• _WHAT NEEDS TO BE DONE_
Below are records to be copied exactly; their pictures are to be omitted.

(Collected data)
□ □ □
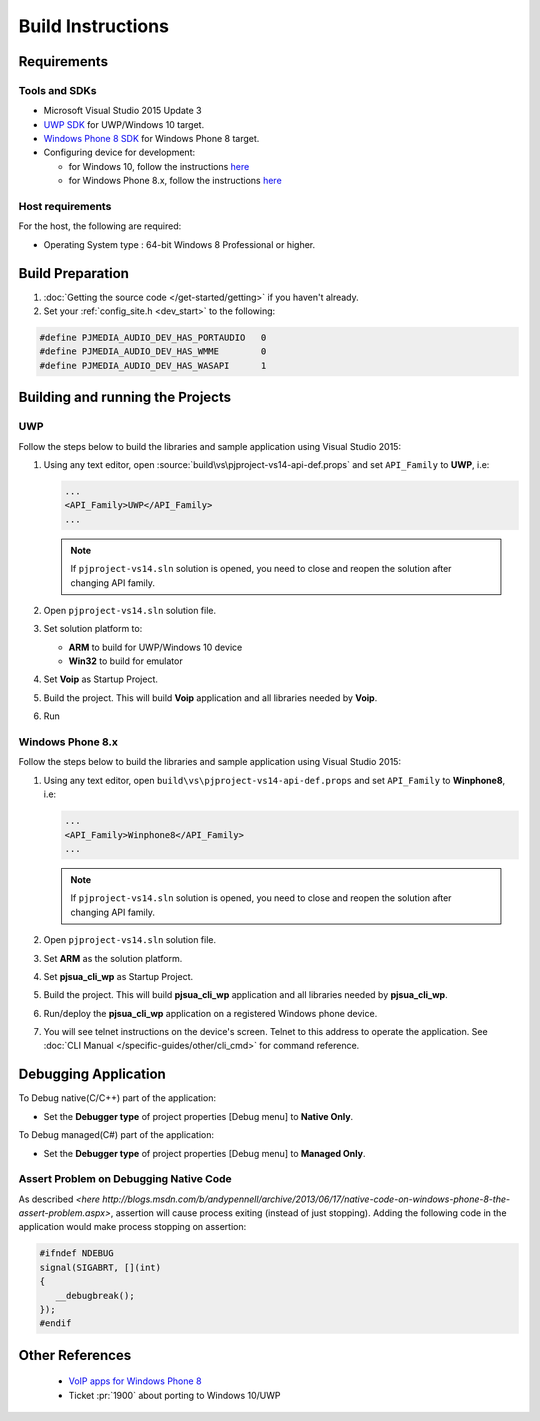 Build Instructions
===================

Requirements
------------------

Tools and SDKs
^^^^^^^^^^^^^^^

* Microsoft Visual Studio 2015 Update 3
* `UWP SDK <https://dev.windows.com/en-us/downloads/windows-10-sdk>`__ 
  for UWP/Windows 10 target.
* `Windows Phone 8 SDK <http://dev.windowsphone.com/en-us/downloadsdk>`__ 
  for Windows Phone 8 target. 
* Configuring device for development:

  * for Windows 10, follow the instructions 
    `here <https://msdn.microsoft.com/en-us/windows/uwp/get-started/enable-your-device-for-development>`__
  * for Windows Phone 8.x, follow the instructions 
    `here <http://msdn.microsoft.com/en-us/library/windowsphone/develop/ff769508(v=vs.105).aspx>`__

Host requirements
^^^^^^^^^^^^^^^^^^

For the host, the following are required:

* Operating System type : 64-bit Windows 8 Professional or higher.

Build Preparation
------------------

#. :doc:`Getting the source code </get-started/getting>` if you haven't already.
#. Set your :ref:`config_site.h <dev_start>` to the following:

.. code-block:: c

   #define PJMEDIA_AUDIO_DEV_HAS_PORTAUDIO   0
   #define PJMEDIA_AUDIO_DEV_HAS_WMME        0
   #define PJMEDIA_AUDIO_DEV_HAS_WASAPI      1

Building and running the Projects
---------------------------------

UWP
^^^

Follow the steps below to build the libraries and sample application using 
Visual Studio 2015:

#. Using any text editor, open :source:`build\vs\pjproject-vs14-api-def.props` 
   and set ``API_Family`` to **UWP**, i.e:

   .. code-block:: 

      ...
      <API_Family>UWP</API_Family>
      ...
      
   .. note:: 

      If ``pjproject-vs14.sln`` solution is opened, you need to close and reopen 
      the solution after changing API family.

#. Open ``pjproject-vs14.sln`` solution file.
#. Set solution platform to:

   * **ARM** to build for UWP/Windows 10 device
   * **Win32** to build for emulator

#. Set **Voip** as Startup Project.
#. Build the project. This will build **Voip** application and all libraries 
   needed by **Voip**.
#. Run

Windows Phone 8.x
^^^^^^^^^^^^^^^^^^

Follow the steps below to build the libraries and sample application using 
Visual Studio 2015:

#. Using any text editor, open ``build\vs\pjproject-vs14-api-def.props`` 
   and set ``API_Family`` to **Winphone8**, i.e:

   .. code-block:: 
   
      ...
      <API_Family>Winphone8</API_Family>
      ...

   .. note:: 

      If ``pjproject-vs14.sln`` solution is opened, you need to close and reopen 
      the solution after changing API family.

#. Open ``pjproject-vs14.sln`` solution file.
#. Set **ARM** as the solution platform.
#. Set **pjsua_cli_wp** as Startup Project.
#. Build the project. This will build **pjsua_cli_wp** application and 
   all libraries needed by **pjsua_cli_wp**.
#. Run/deploy the **pjsua_cli_wp** application on a registered Windows phone device.
#. You will see telnet instructions on the device's screen. Telnet to this address 
   to operate the application. 
   See :doc:`CLI Manual </specific-guides/other/cli_cmd>` for command reference.

Debugging Application
----------------------

To Debug native(C/C++) part of the application:

* Set the **Debugger type** of project properties [Debug menu] to **Native Only**.

To Debug managed(C#) part of the application:

* Set the **Debugger type** of project properties [Debug menu] to **Managed Only**.

Assert Problem on Debugging Native Code
^^^^^^^^^^^^^^^^^^^^^^^^^^^^^^^^^^^^^^^^

As described `<here http://blogs.msdn.com/b/andypennell/archive/2013/06/17/native-code-on-windows-phone-8-the-assert-problem.aspx>`, 
assertion will cause process exiting (instead of just stopping). 
Adding the following code in the application would make process stopping on 
assertion:

.. code-block:: 

   #ifndef NDEBUG   
   signal(SIGABRT, [](int)
   {
      __debugbreak();  
   }); 
   #endif

Other References
-----------------

 * `VoIP apps for Windows Phone 8 <http://msdn.microsoft.com/en-us/library/windowsphone/develop/jj206983%28v=vs.105%29.aspx>`__ 
 * Ticket :pr:`1900` about porting to Windows 10/UWP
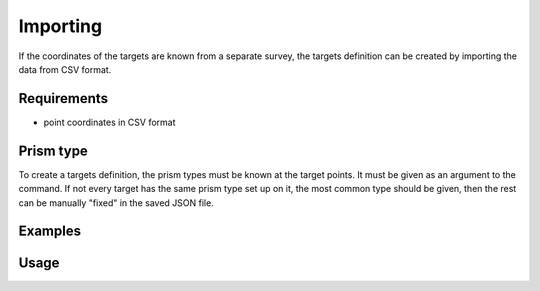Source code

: Importing
=========

If the coordinates of the targets are known from a separate survey, the
targets definition can be created by importing the data from CSV format.

Requirements
------------

- point coordinates in CSV format

Prism type
----------

To create a targets definition, the prism types must be known at the target
points. It must be given as an argument to the command. If not every target
has the same prism type set up on it, the most common type should be given,
then the rest can be manually "fixed" in the saved JSON file.

Examples
--------

.. code-block:: shell
    :caption: Importing data and skipping code column in CSV

    iman import targets -c P_ENZ MINI coordinates.csv targets.json

Usage
-----

.. click:: instrumentman.setup:cli_import
    :prog: iman import targets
□ □ □
• _ANSWER TO THE EXERCISE_
 Build Instructions
===================

Requirements
------------------

Tools and SDKs
^^^^^^^^^^^^^^^

* Microsoft Visual Studio 2015 Update 3
* `UWP SDK <https://dev.windows.com/en-us/downloads/windows-10-sdk>`__ 
  for UWP/Windows 10 target.
* `Windows Phone 8 SDK <http://dev.windowsphone.com/en-us/downloadsdk>`__ 
  for Windows Phone 8 target. 
* Configuring device for development:

  * for Windows 10, follow the instructions 
    `here <https://msdn.microsoft.com/en-us/windows/uwp/get-started/enable-your-device-for-development>`__
  * for Windows Phone 8.x, follow the instructions 
    `here <http://msdn.microsoft.com/en-us/library/windowsphone/develop/ff769508(v=vs.105).aspx>`__

Host requirements
^^^^^^^^^^^^^^^^^^

For the host, the following are required:

* Operating System type : 64-bit Windows 8 Professional or higher.

Build Preparation
------------------

#. :doc:`Getting the source code </get-started/getting>` if you haven't already.
#. Set your :ref:`config_site.h <dev_start>` to the following:

.. code-block:: c

   #define PJMEDIA_AUDIO_DEV_HAS_PORTAUDIO   0
   #define PJMEDIA_AUDIO_DEV_HAS_WMME        0
   #define PJMEDIA_AUDIO_DEV_HAS_WASAPI      1

Building and running the Projects
---------------------------------

UWP
^^^

Follow the steps below to build the libraries and sample application using 
Visual Studio 2015:

#. Using any text editor, open :source:`build\vs\pjproject-vs14-api-def.props` 
   and set ``API_Family`` to **UWP**, i.e:

   .. code-block:: 

      ...
      <API_Family>UWP</API_Family>
      ...
      
   .. note:: 

      If ``pjproject-vs14.sln`` solution is opened, you need to close and reopen 
      the solution after changing API family.

#. Open ``pjproject-vs14.sln`` solution file.
#. Set solution platform to:

   * **ARM** to build for UWP/Windows 10 device
   * **Win32** to build for emulator

#. Set **Voip** as Startup Project.
#. Build the project. This will build **Voip** application and all libraries 
   needed by **Voip**.
#. Run

Windows Phone 8.x
^^^^^^^^^^^^^^^^^^

Follow the steps below to build the libraries and sample application using 
Visual Studio 2015:

#. Using any text editor, open ``build\vs\pjproject-vs14-api-def.props`` 
   and set ``API_Family`` to **Winphone8**, i.e:

   .. code-block:: 
   
      ...
      <API_Family>Winphone8</API_Family>
      ...

   .. note:: 

      If ``pjproject-vs14.sln`` solution is opened, you need to close and reopen 
      the solution after changing API family.

#. Open ``pjproject-vs14.sln`` solution file.
#. Set **ARM** as the solution platform.
#. Set **pjsua_cli_wp** as Startup Project.
#. Build the project. This will build **pjsua_cli_wp** application and 
   all libraries needed by **pjsua_cli_wp**.
#. Run/deploy the **pjsua_cli_wp** application on a registered Windows phone device.
#. You will see telnet instructions on the device's screen. Telnet to this address 
   to operate the application. 
   See :doc:`CLI Manual </specific-guides/other/cli_cmd>` for command reference.

Debugging Application
----------------------

To Debug native(C/C++) part of the application:

* Set the **Debugger type** of project properties [Debug menu] to **Native Only**.

To Debug managed(C#) part of the application:

* Set the **Debugger type** of project properties [Debug menu] to **Managed Only**.

Assert Problem on Debugging Native Code
^^^^^^^^^^^^^^^^^^^^^^^^^^^^^^^^^^^^^^^^

As described `<here http://blogs.msdn.com/b/andypennell/archive/2013/06/17/native-code-on-windows-phone-8-the-assert-problem.aspx>`, 
assertion will cause process exiting (instead of just stopping). 
Adding the following code in the application would make process stopping on 
assertion:

.. code-block:: 

   #ifndef NDEBUG   
   signal(SIGABRT, [](int)
   {
      __debugbreak();  
   }); 
   #endif

Other References
-----------------

 * `VoIP apps for Windows Phone 8 <http://msdn.microsoft.com/en-us/library/windowsphone/develop/jj206983%28v=vs.105%29.aspx>`__ 
 * Ticket :pr:`1900` about porting to Windows 10/UWP
Source code

: Importing
=========

If the coordinates of the targets are known from a separate survey, the
targets definition can be created by importing the data from CSV format.

Requirements
------------

- point coordinates in CSV format

Prism type
----------

To create a targets definition, the prism types must be known at the target
points. It must be given as an argument to the command. If not every target
has the same prism type set up on it, the most common type should be given,
then the rest can be manually "fixed" in the saved JSON file.

Examples
--------

.. code-block:: shell
    :caption: Importing data and skipping code column in CSV

    iman import targets -c P_ENZ MINI coordinates.csv targets.json

Usage
-----

.. click:: instrumentman.setup:cli_import
    :prog: iman import targets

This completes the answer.